I know there's been talk of Kelly going to USCw, but do ya think the LSU job gets his interest if he does leave Philly?


----------



## BROWNING7WSM (Nov 27, 2015)

bullgator said:


> I know there's been talk of Kelly going to USCw, but do ya think the LSU job gets his interest if he does leave Philly?



I don't think so

his offense will work better in the PAC and he knows it


----------



## bullgator (Nov 27, 2015)

BROWNING7WSM said:


> I don't think so
> 
> his offense will work better in the PAC and he knows it



I was thinking that a coach returning to college ball from the pros would take a hard look at the SEC.


----------



## rhbama3 (Nov 27, 2015)

Laneybird said:


> http://www.msn.com/en-us/sports/nca...is-his-last-game-at-lsu/ar-AAfK92D?li=BBnbfcL
> 
> 
> Looks like he's gone.



That DOES sound pretty definite.
A 15 Mill buyout and then the probable 4.5 to 7 Mill contract for the new coach. Man, that's a chunk of change no matter what school we're talking about.


----------



## Laneybird (Nov 27, 2015)

What I don't understand is, he's a good recruiter and a pretty good coach. Other than some of his clock management I have witnessed, who are they really going to replace him with? 

Let me ask you guys this, hypothetically of course. Would you trade Richt for Miles straight up?


----------



## toyota4x4h (Nov 27, 2015)

Who are they gonna get that'll win that many games and a nc in 10 years? And does this make Uga look even more dumb bec they still won't give up on Richt and he's not done near as much on the field as the mad hatter and has been there longer?


----------



## Laneybird (Nov 27, 2015)

toyota4x4h said:


> Who are they gonna get that'll win that many games and a nc in 10 years? And does this make Uga look even more dumb bec they still won't give up on Richt and he's not done near as much on the field as the mad hatter and has been there longer?
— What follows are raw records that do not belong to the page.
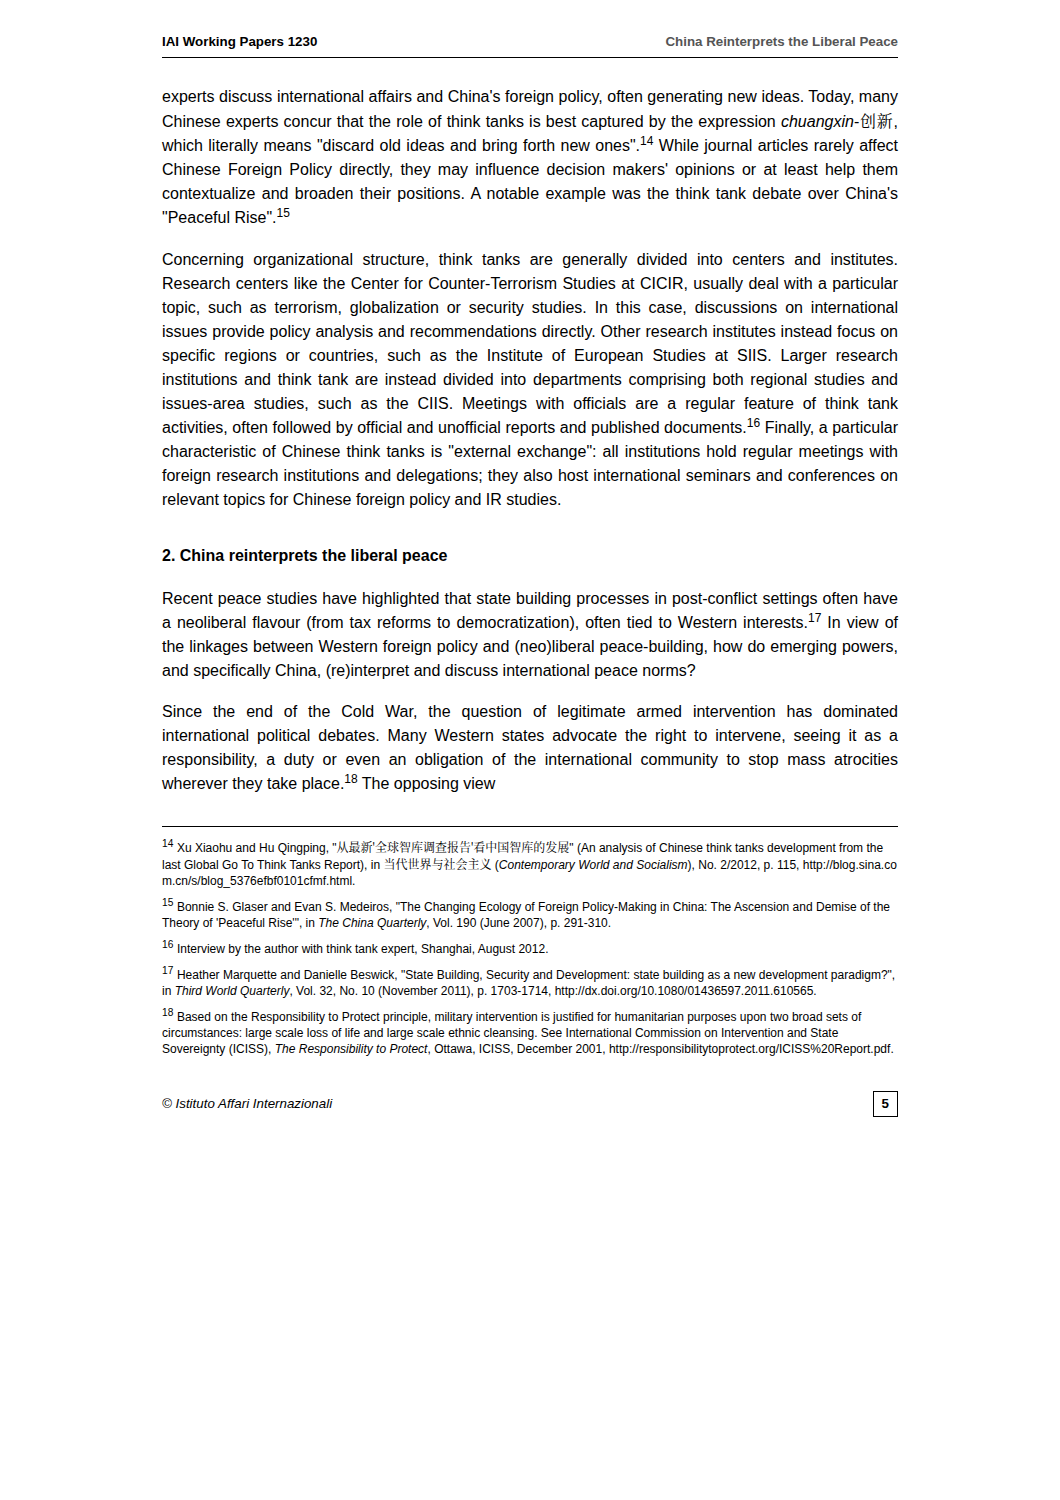IAI Working Papers 1230 China Reinterprets the Liberal Peace
experts discuss international affairs and China's foreign policy, often generating new ideas. Today, many Chinese experts concur that the role of think tanks is best captured by the expression chuangxin-创新, which literally means "discard old ideas and bring forth new ones".14 While journal articles rarely affect Chinese Foreign Policy directly, they may influence decision makers' opinions or at least help them contextualize and broaden their positions. A notable example was the think tank debate over China's "Peaceful Rise".15
Concerning organizational structure, think tanks are generally divided into centers and institutes. Research centers like the Center for Counter-Terrorism Studies at CICIR, usually deal with a particular topic, such as terrorism, globalization or security studies. In this case, discussions on international issues provide policy analysis and recommendations directly. Other research institutes instead focus on specific regions or countries, such as the Institute of European Studies at SIIS. Larger research institutions and think tank are instead divided into departments comprising both regional studies and issues-area studies, such as the CIIS. Meetings with officials are a regular feature of think tank activities, often followed by official and unofficial reports and published documents.16 Finally, a particular characteristic of Chinese think tanks is "external exchange": all institutions hold regular meetings with foreign research institutions and delegations; they also host international seminars and conferences on relevant topics for Chinese foreign policy and IR studies.
2. China reinterprets the liberal peace
Recent peace studies have highlighted that state building processes in post-conflict settings often have a neoliberal flavour (from tax reforms to democratization), often tied to Western interests.17 In view of the linkages between Western foreign policy and (neo)liberal peace-building, how do emerging powers, and specifically China, (re)interpret and discuss international peace norms?
Since the end of the Cold War, the question of legitimate armed intervention has dominated international political debates. Many Western states advocate the right to intervene, seeing it as a responsibility, a duty or even an obligation of the international community to stop mass atrocities wherever they take place.18 The opposing view
14 Xu Xiaohu and Hu Qingping, "从最新'全球智库调查报告'看中国智库的发展" (An analysis of Chinese think tanks development from the last Global Go To Think Tanks Report), in 当代世界与社会主义 (Contemporary World and Socialism), No. 2/2012, p. 115, http://blog.sina.com.cn/s/blog_5376efbf0101cfmf.html.
15 Bonnie S. Glaser and Evan S. Medeiros, "The Changing Ecology of Foreign Policy-Making in China: The Ascension and Demise of the Theory of 'Peaceful Rise'", in The China Quarterly, Vol. 190 (June 2007), p. 291-310.
16 Interview by the author with think tank expert, Shanghai, August 2012.
17 Heather Marquette and Danielle Beswick, "State Building, Security and Development: state building as a new development paradigm?", in Third World Quarterly, Vol. 32, No. 10 (November 2011), p. 1703-1714, http://dx.doi.org/10.1080/01436597.2011.610565.
18 Based on the Responsibility to Protect principle, military intervention is justified for humanitarian purposes upon two broad sets of circumstances: large scale loss of life and large scale ethnic cleansing. See International Commission on Intervention and State Sovereignty (ICISS), The Responsibility to Protect, Ottawa, ICISS, December 2001, http://responsibilitytoprotect.org/ICISS%20Report.pdf.
© Istituto Affari Internazionali 5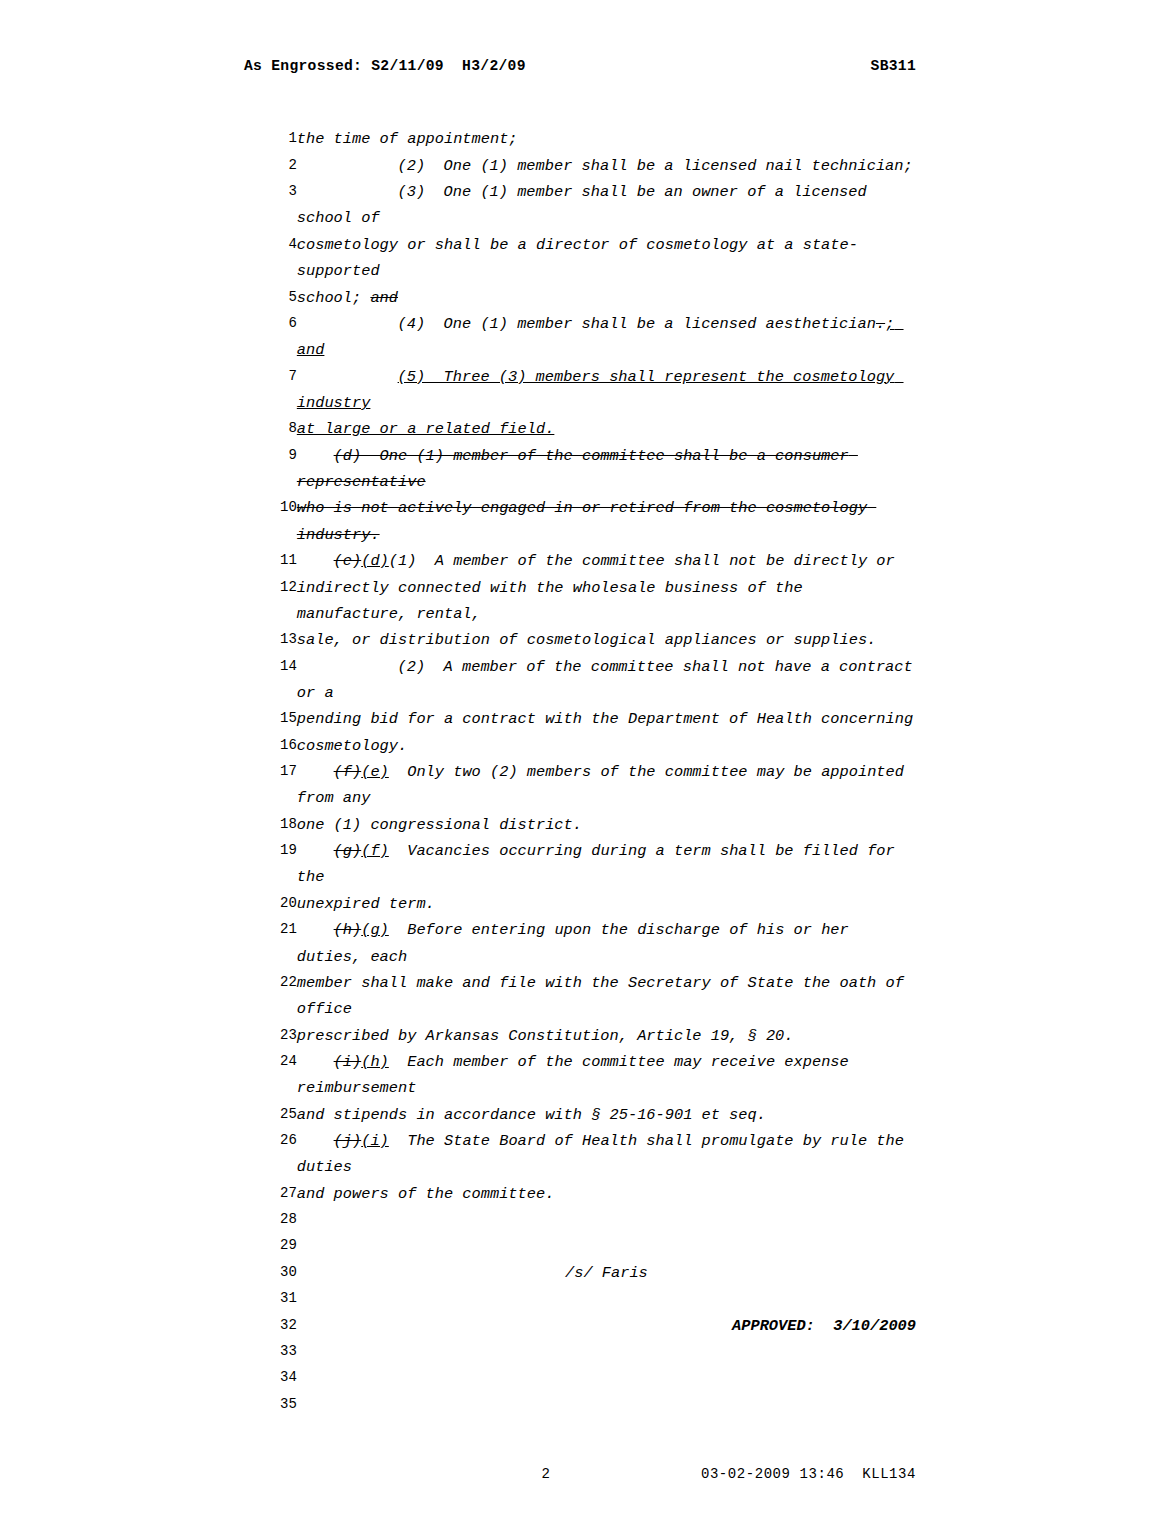As Engrossed: S2/11/09 H3/2/09
SB311
| 1 | the time of appointment; |
| 2 | (2) One (1) member shall be a licensed nail technician; |
| 3 | (3) One (1) member shall be an owner of a licensed school of |
| 4 | cosmetology or shall be a director of cosmetology at a state-supported |
| 5 | school; and |
| 6 | (4) One (1) member shall be a licensed aesthetician . ; and |
| 7 | (5) Three (3) members shall represent the cosmetology industry |
| 8 | at large or a related field. |
| 9 | (d) One (1) member of the committee shall be a consumer representative |
| 10 | who is not actively engaged in or retired from the cosmetology industry. |
| 11 | (e) (d) (1) A member of the committee shall not be directly or |
| 12 | indirectly connected with the wholesale business of the manufacture, rental, |
| 13 | sale, or distribution of cosmetological appliances or supplies. |
| 14 | (2) A member of the committee shall not have a contract or a |
| 15 | pending bid for a contract with the Department of Health concerning |
| 16 | cosmetology. |
| 17 | (f) (e) Only two (2) members of the committee may be appointed from any |
| 18 | one (1) congressional district. |
| 19 | (g) (f) Vacancies occurring during a term shall be filled for the |
| 20 | unexpired term. |
| 21 | (h) (g) Before entering upon the discharge of his or her duties, each |
| 22 | member shall make and file with the Secretary of State the oath of office |
| 23 | prescribed by Arkansas Constitution, Article 19, § 20. |
| 24 | (i) (h) Each member of the committee may receive expense reimbursement |
| 25 | and stipends in accordance with § 25-16-901 et seq. |
| 26 | (j) (i) The State Board of Health shall promulgate by rule the duties |
| 27 | and powers of the committee. |
| 28 | |
| 29 | |
| 30 | /s/ Faris |
| 31 | |
| 32 | APPROVED: 3/10/2009 |
| 33 | |
| 34 | |
| 35 | |
2
03-02-2009 13:46 KLL134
Hit the nail on the head right there. That's exactly what I'm talking about.


----------



## toyota4x4h (Nov 27, 2015)

I could see a team like lsu dropping him after this long IF he didn't have a nc or recruit top 10 talent yearly. I can see also where ppl are frustrated at the offense and stuff but dang I'd think they'd give him this offseason to make a new hire and fix it. I've seen a lot of things in football but none this dumb. Also I think it's an inside job someone wanted him out didn't matter what he did.


----------



## ClemsonRangers (Nov 28, 2015)

miles returning, lol


----------



## srb (Nov 28, 2015)

Team won for the hatter tonight...


----------



## mguthrie (Nov 29, 2015)

ClemsonRangers said:


> miles returning, lol



The powers that be realized how stupid it would be to let him go


----------